Shake, Rattle, and Roll…Well at Least Yaw!

Since we now have the reality portion of the app working, next we will focus on the tougher portion of this augmented reality tutorial.

First we need to add the CoreMotion framework to your project. Click on the project file, select the ARSpaceships target, select the Build Phases tab, then expand Link Binary With Libraries.

Adding CoreMotion to Link Binary with Libraries step in Xcode 4

Click the + button, select CoreMotion.framework, then click the Add button. Now we are all set to start using the gyroscope in the project.

Open HelloWorldLayer.h and add the following import statements at the top of the file.

#include <CoreMotion/CoreMotion.h>
#import <CoreFoundation/CoreFoundation.h>

Inside the interface add the following variables.

CMMotionManager *motionManager;
CCLabelTTF *yawLabel;
CCLabelTTF *posIn360Label;

Add the property statement below the interface.

@property (nonatomic, retain) CMMotionManager *motionManager;

Now it is time to get into the meat and potatoes of this project. Open the HelloWorldLayer.m file. Inside the if ((self=[super init])) statement which is inside the init method, delete the current lines creating the “Hello World” label and add the following code to setup the new labels.

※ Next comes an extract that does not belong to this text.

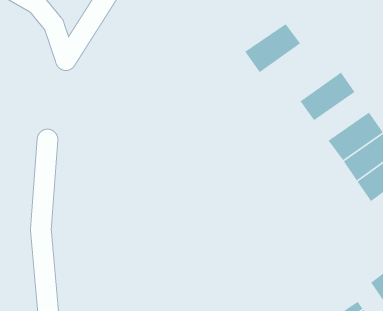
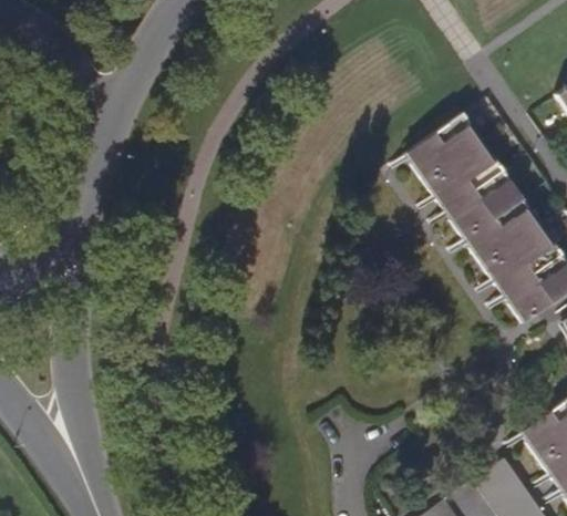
building: [244,23,301,73] -> [404,114,483,183]
building: none -> [445,171,522,237]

// add and position the labels
yawLabel = [CCLabelTTF labelWithString:@"Yaw: " fontName:@"Marker Felt" fontSize:12];
posIn360Label = [CCLabelTTF labelWithString:@"360Pos: " fontName:@"Marker Felt" fontSize:12];
yawLabel.position =  ccp(50, 240);
posIn360Label.position =  ccp(50, 300);
[self addChild: yawLabel];
[self addChild:posIn360Label];

Nothing fancy here, just adding some labels with a font and some text. The positions for the labels are all along the left hand side of the screen.

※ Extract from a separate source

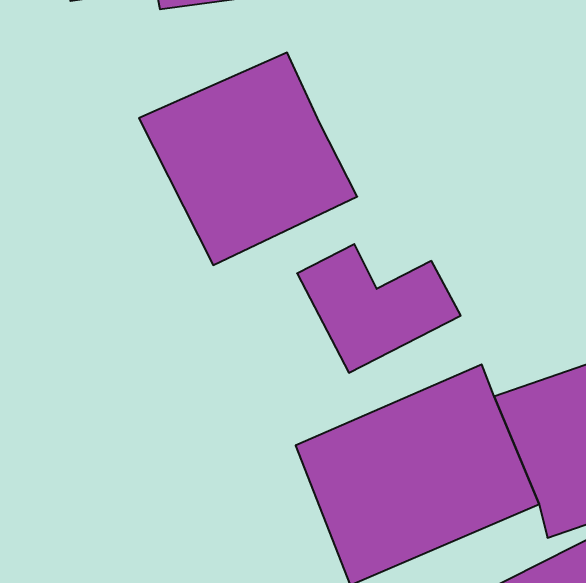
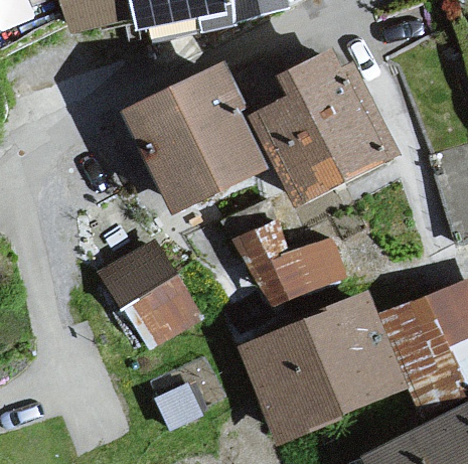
building: none -> [251,49,400,208]
building: none -> [99,218,201,332]

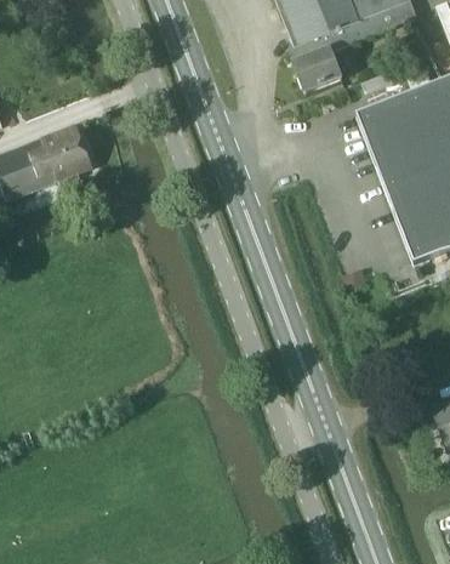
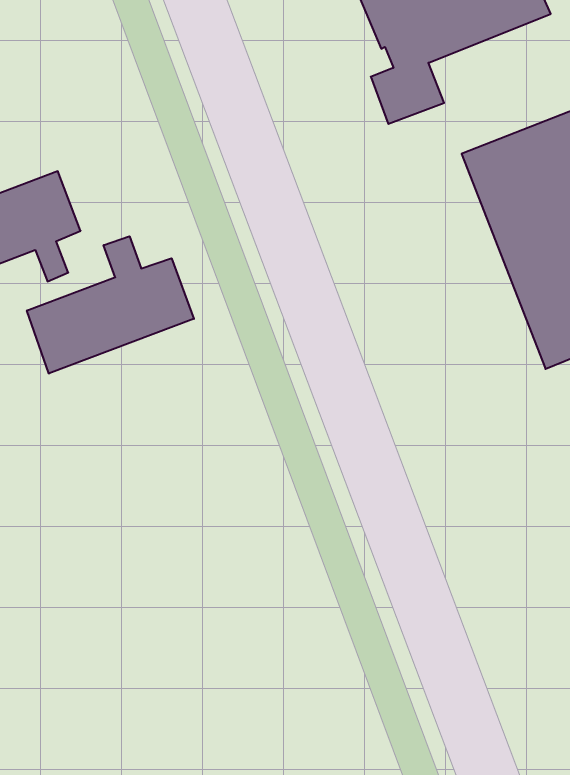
building: none -> [27,236,194,374]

Next you need to setup the motion manager, which will start the gyroscope.

self.motionManager = [[[CMMotionManager alloc] init] autorelease];
motionManager.deviceMotionUpdateInterval = 1.0/60.0;
if (motionManager.isDeviceMotionAvailable) {
       [motionManager startDeviceMotionUpdates];
[self scheduleUpdate];

Here we allocate and initialize the motion manager. We also set the update interval to sixty times per second. If the device has the gyroscope capabilities, then start the updates. Finally we schedule the update.

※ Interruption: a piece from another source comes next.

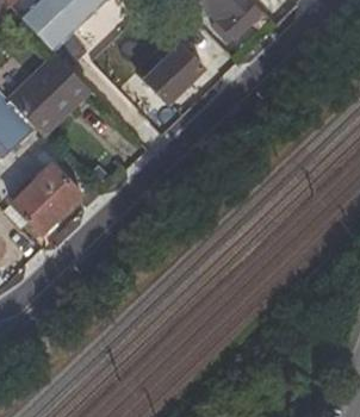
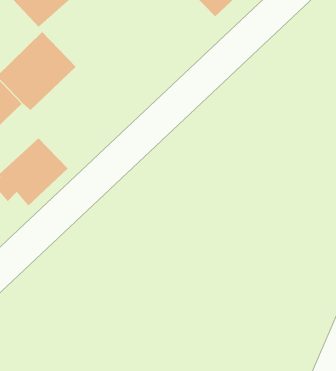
building: [143,43,206,105] -> none

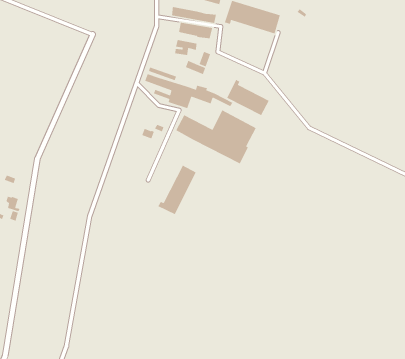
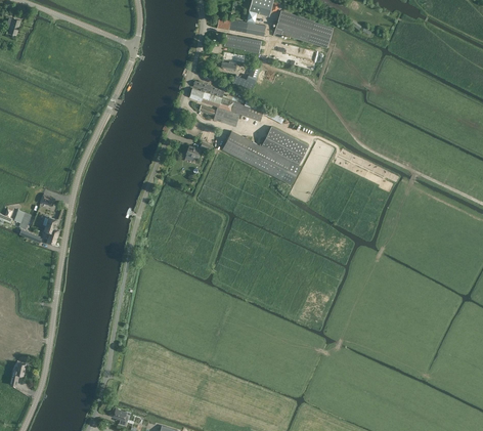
building: [226,79,270,116] -> none
building: [157,164,197,215] -> none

Make sure to add the synthesize statement at the top of this file.

@synthesize motionManager;

Since we have scheduled the update, we will need to add an update method. Add the following code below the init method.

-(void)update:(ccTime)delta {
    CMDeviceMotion *currentDeviceMotion = motionManager.deviceMotion;
    CMAttitude *currentAttitude = currentDeviceMotion.attitude;

    // 1: Convert the radians yaw value to degrees then round up/down
    float yaw = roundf((float)(CC_RADIANS_TO_DEGREES(currentAttitude.yaw)));
    // 2: Convert the degrees value to float and use Math function to round the value
    [yawLabel setString:[NSString stringWithFormat:@"Yaw: %.0f", yaw]];
    // 3: Convert the yaw value to a value in the range of 0 to 360
    int positionIn360 = yaw;
    if (positionIn360 < 0) {
        positionIn360 = 360 + positionIn360;
    [posIn360Label setString:[NSString stringWithFormat:@"360Pos: %d", positionIn360]];


At this point you can Run the app. You will see the values for the Yaw and positionIn360 change in their respective labels.